• TRAVAIL DEMANDÉ
D'après l'extrait sur les priorités de défense en Europe, quelle part de la population espagnole accorde la priorité à la défense ?

Des réponses du public variables
Dans les pays de la ligne de front tels que la Lituanie (49 %), la Finlande (48 %) et la Pologne (46 %), la sécurité et la défense dominent les préoccupations de l'opinion publique. En revanche, seuls 12 % de la population espagnole et 19 % de la population grecque accordent la priorité à la défense, se concentrant plutôt sur l'emploi, les migrations et le changement climatique.
Selon Félix Arteaga de l'Institut royal Elcano, la neutralité historique de l'Espagne et son isolement pendant la guerre froide ont façonné une culture méfiante à l'égard des investissements militaires. Si la perception des forces armées par le public s'est améliorée depuis la fin de la dictature du général Francisco Franco, les dépenses militaires ne figurent toujours pas parmi les priorités publiques. Au début de l'année 2025, le Premier ministre Pedro Sánchez s'est engagé à atteindre l'objectif de 2 % fixé par l'OTAN avant 2029, mais "pas au détriment de la politique sociale", a-t-il déclaré, en insistant sur le fait que "nous n'allons pas entrer dans une course aux armements".

• DONNÉES EXTRAITES
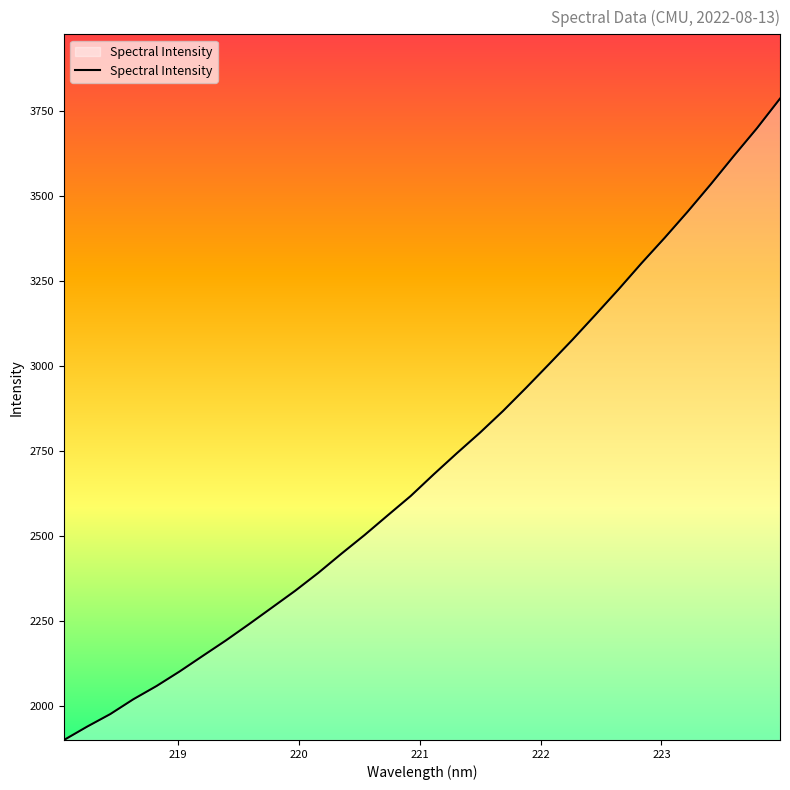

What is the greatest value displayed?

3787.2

...

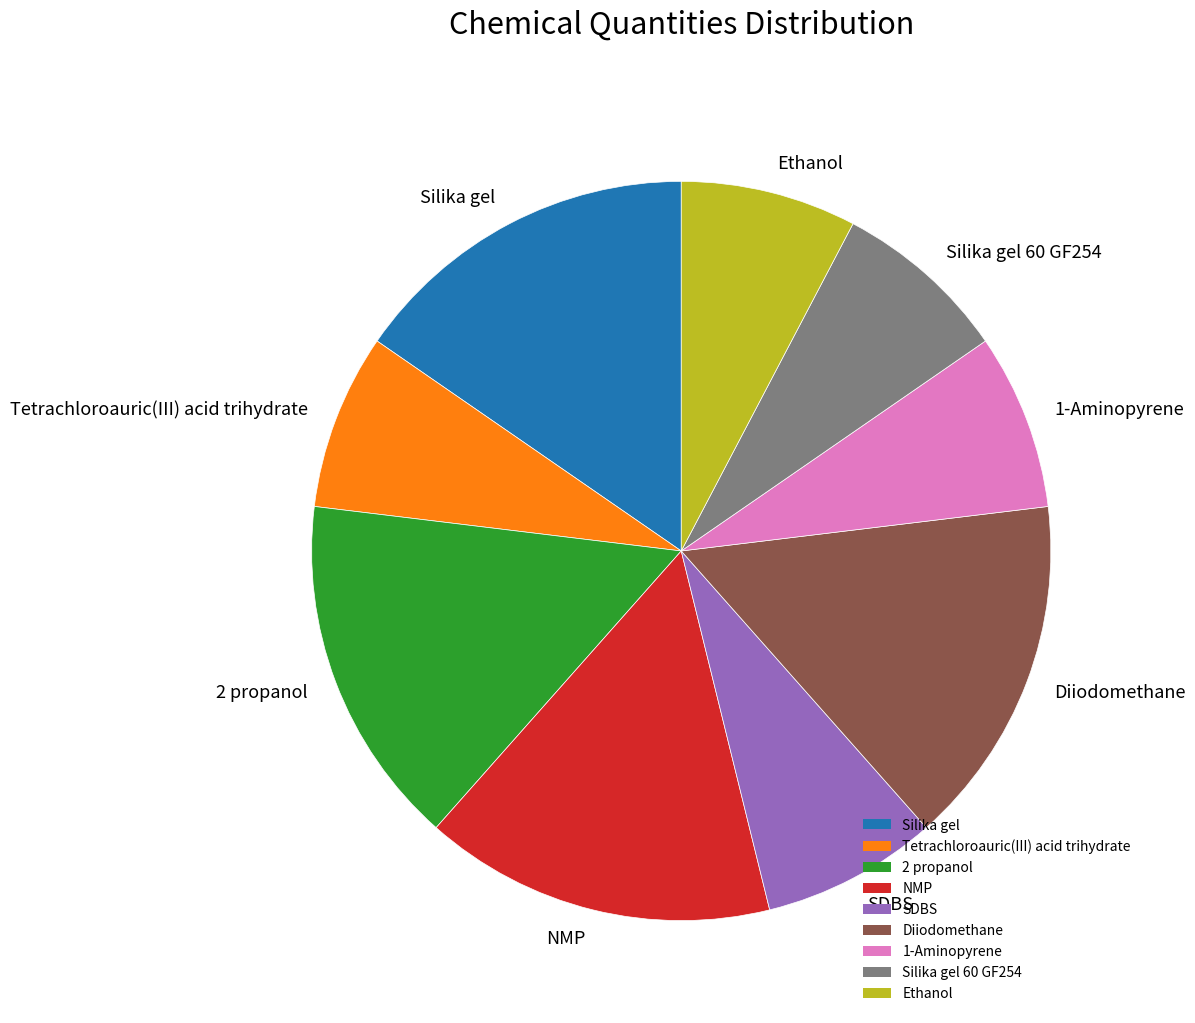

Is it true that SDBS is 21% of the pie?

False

• ZONE DE RÉPONSE
Seuls 12 % de la population espagnole accordent la priorité à la défense.